Product SiteDocumentation Site

4.5.2. Monitoring Resources for Failure

When Pacemaker first starts a resource, it runs one-time monitor operations (referred to as probes) to ensure the resource is running where it’s supposed to be, and not running where it’s not supposed to be. (This behavior can be affected by the resource-discovery location constraint property.)
Other than those initial probes, Pacemaker will not (by default) check that the resource continues to stay healthy. [10] You must configure monitor operations explicitly to perform these checks.

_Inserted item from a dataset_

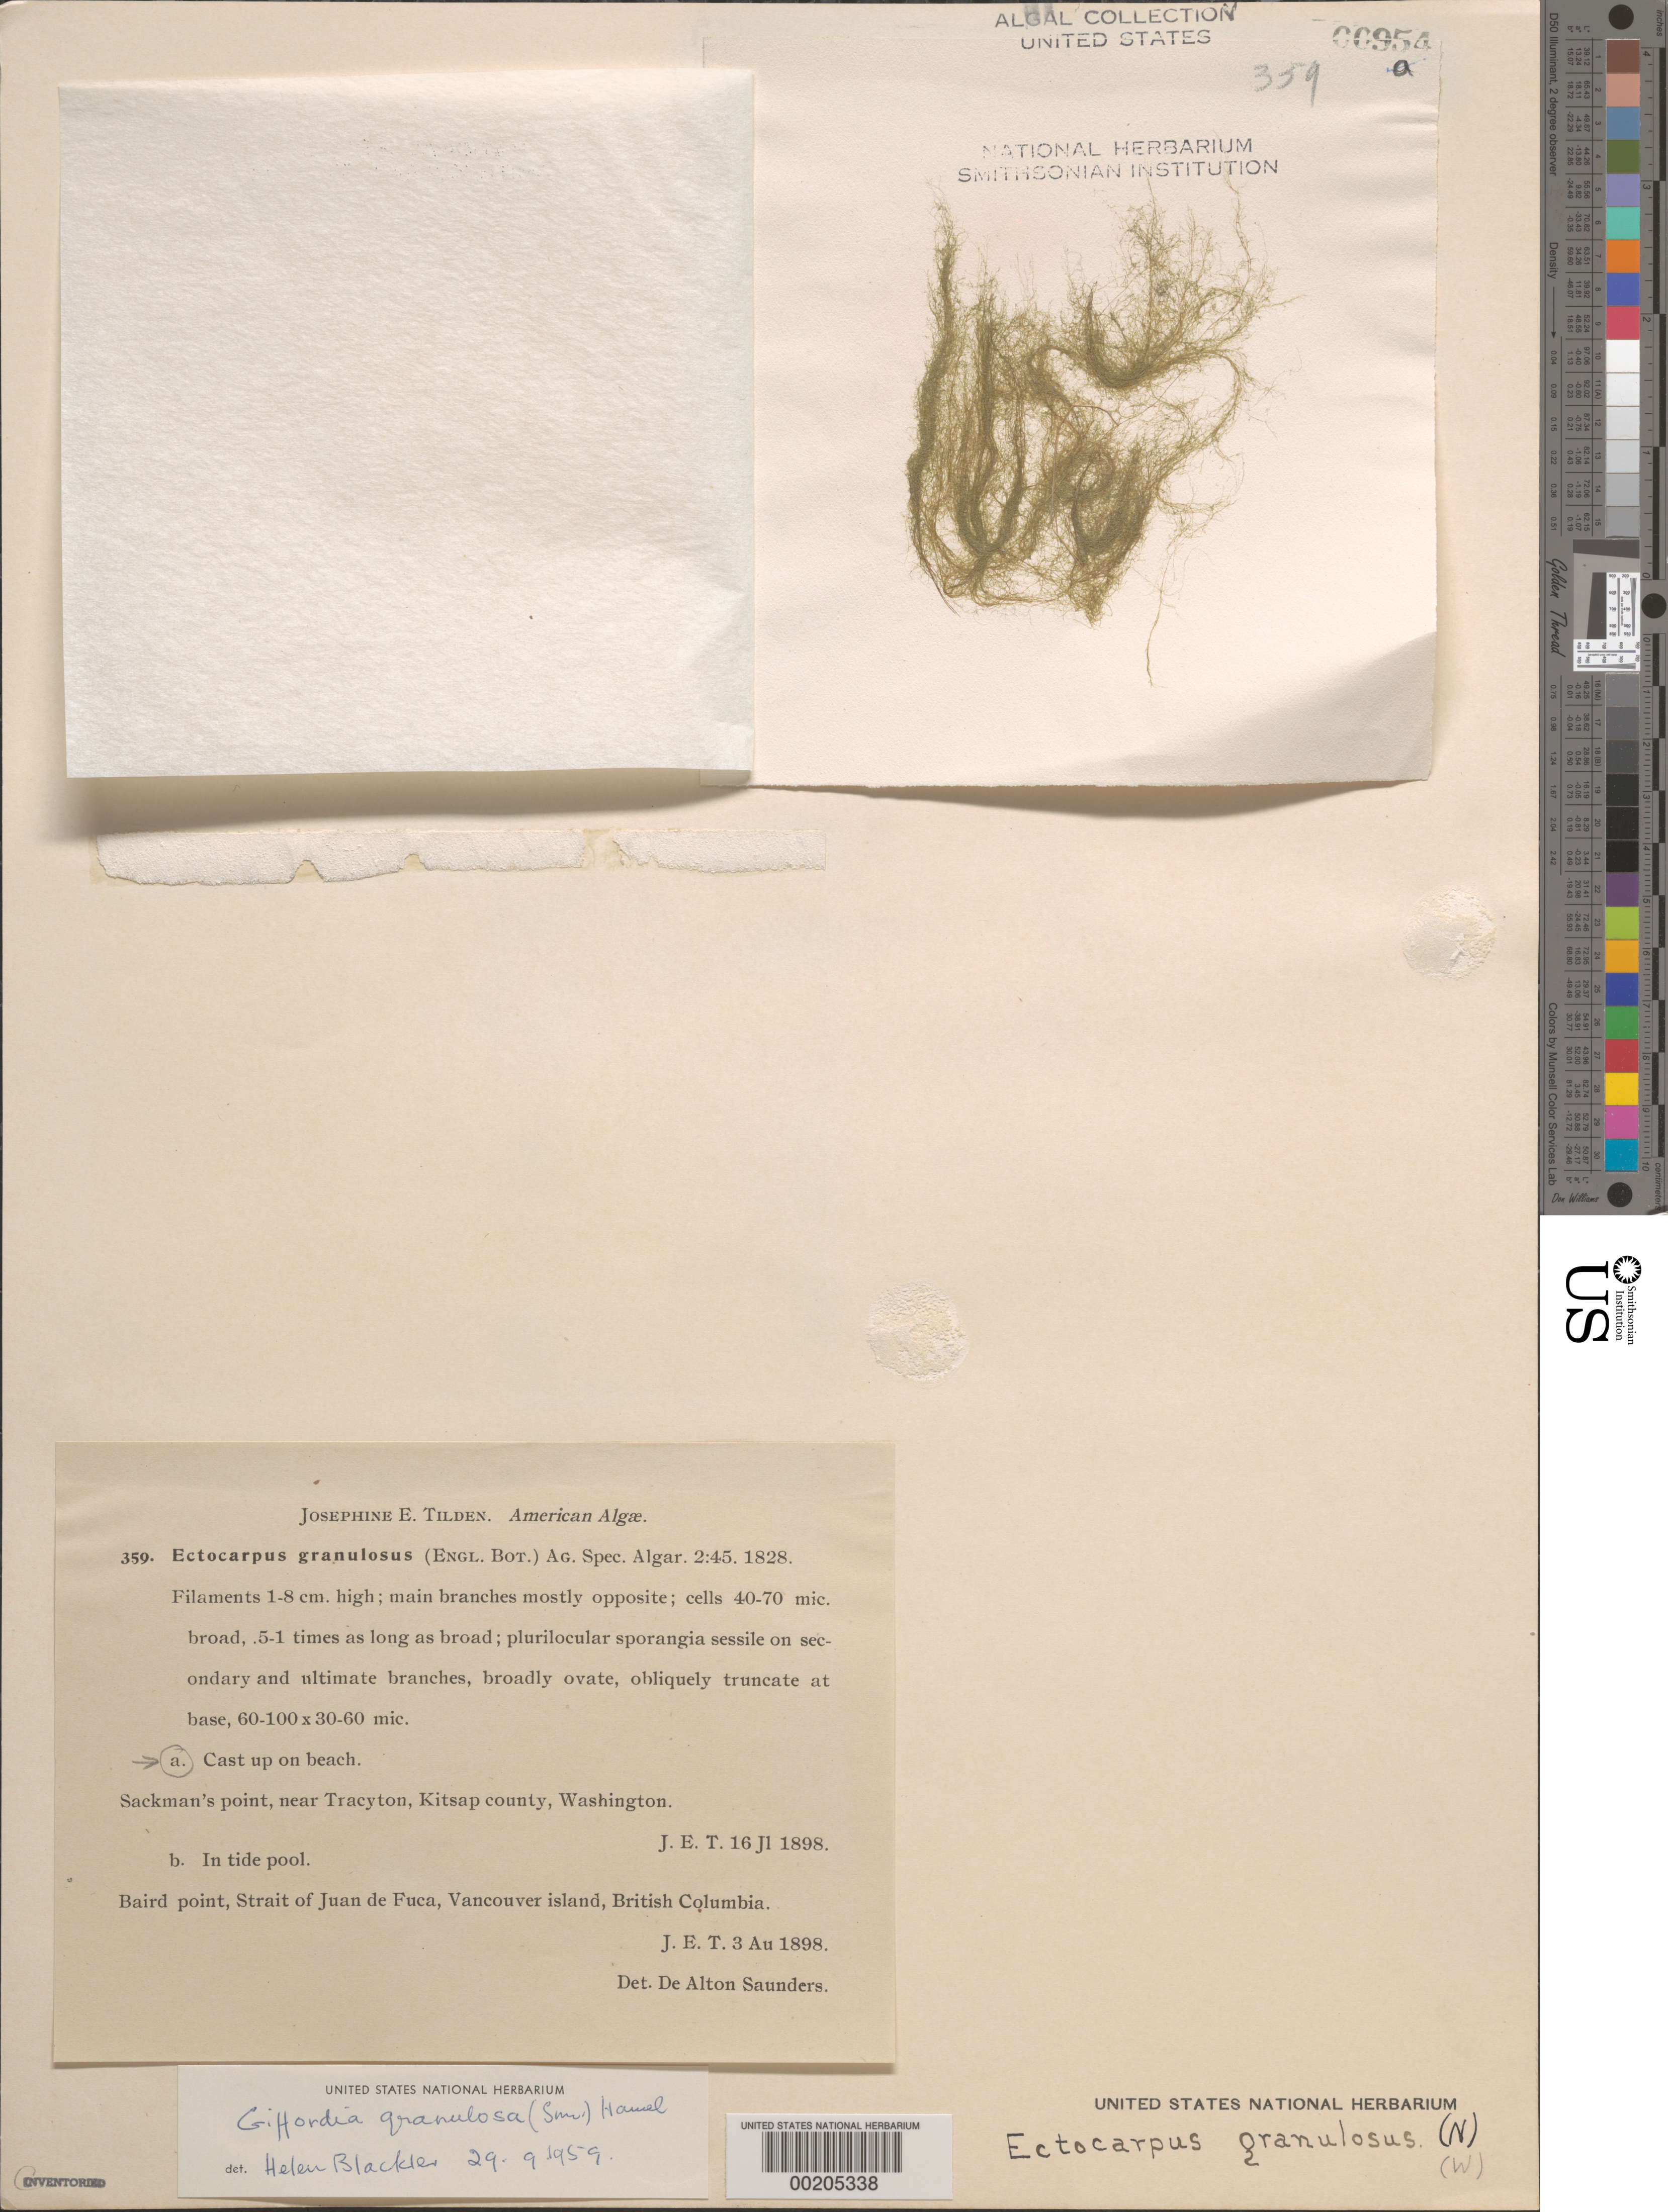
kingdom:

Example 4.7. An OCF resource with a recurring health check

<primitive id="Public-IP" class="ocf" type="IPaddr" provider="heartbeat">
  <operations>
     <op id="Public-IP-start" name="start" timeout="60s"/>
     <op id="Public-IP-monitor" name="monitor" interval="60s"/>
  </operations>
  <instance_attributes id="params-public-ip">
     <nvpair id="public-ip-addr" name="ip" value="192.0.2.2"/>
  </instance_attributes>
</primitive>
By default, a monitor operation will ensure that the resource is running where it is supposed to. The target-role property can be used for further checking.
For example, if a resource has one monitor operation with interval=10 role=Started and a second monitor operation with interval=11 role=Stopped, the cluster will run the first monitor on any nodes it thinks should be running the resource, and the second monitor on any nodes that it thinks should not be running the resource (for the truly paranoid, who want to know when an administrator manually starts a service by mistake).

Note

Currently, monitors with role=Stopped are not implemented for clone resources.


[10] Currently, anyway. Automatic monitoring operations may be added in a future version of Pacemaker.